EXERCISE DESCRIPTION:
Write every entry out again exactly, please, and skip the pictures.

EXCERPTED RECORDS:

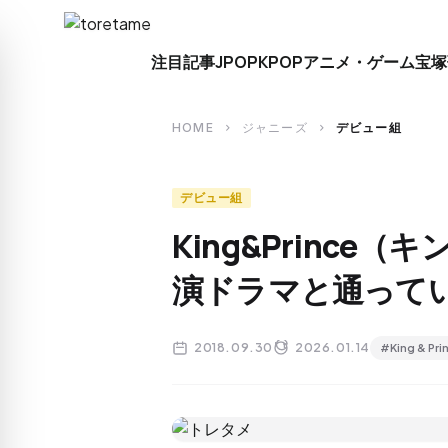
close
注目記事
JPOP
KPOP
アニメ・ゲーム
宝塚
search
HOME
ジャニーズ
デビュー組
chevron_right
chevron_right
デビュー組
King&Princ
演ドラマと通って
2018.09.30
2026.01.14
#King & Pri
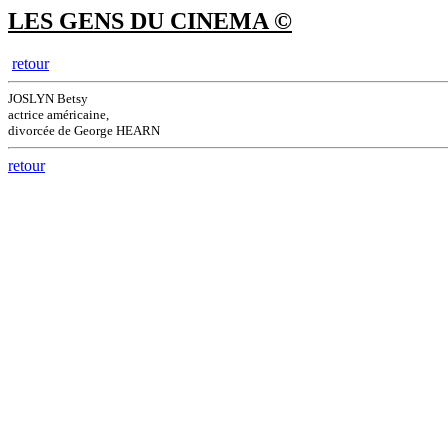
LES GENS DU CINEMA ©
retour
JOSLYN Betsy
actrice américaine,
divorcée de George HEARN
retour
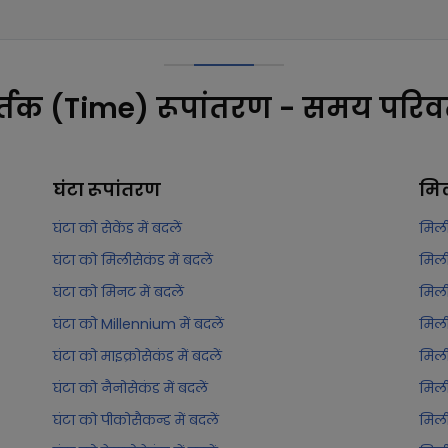
्तक (Time) रूपांतरण - समय परिवर
घंटा
रूपांतरण
मि
घंटा को सेकेंड में बदलें
मिली
घंटा को मिलीसेकंड में बदलें
मिली
घंटा को मिनट में बदलें
मिली
घंटा को Millennium में बदलें
मिली
घंटा को माइक्रोसेकंड में बदलें
मिली
घंटा को नैनोसेकंड में बदलें
मिली
घंटा को पीकोसैकन्ड में बदलें
मिली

RESULT:
close
注目記事
JPOP
KPOP
アニメ・ゲーム
宝塚
search
HOME
ジャニーズ
デビュー組
chevron_right
chevron_right
デビュー組
King&Princ
演ドラマと通って
2018.09.30
2026.01.14
#King & Pri
LES GENS DU CINEMA ©
retour
JOSLYN Betsy
actrice américaine,
divorcée de George HEARN
retour
्तक (Time) रूपांतरण - समय परिवर
घंटा
रूपांतरण
मि
घंटा को सेकेंड में बदलें
मिली
घंटा को मिलीसेकंड में बदलें
मिली
घंटा को मिनट में बदलें
मिली
घंटा को Millennium में बदलें
मिली
घंटा को माइक्रोसेकंड में बदलें
मिली
घंटा को नैनोसेकंड में बदलें
मिली
घंटा को पीकोसैकन्ड में बदलें
मिली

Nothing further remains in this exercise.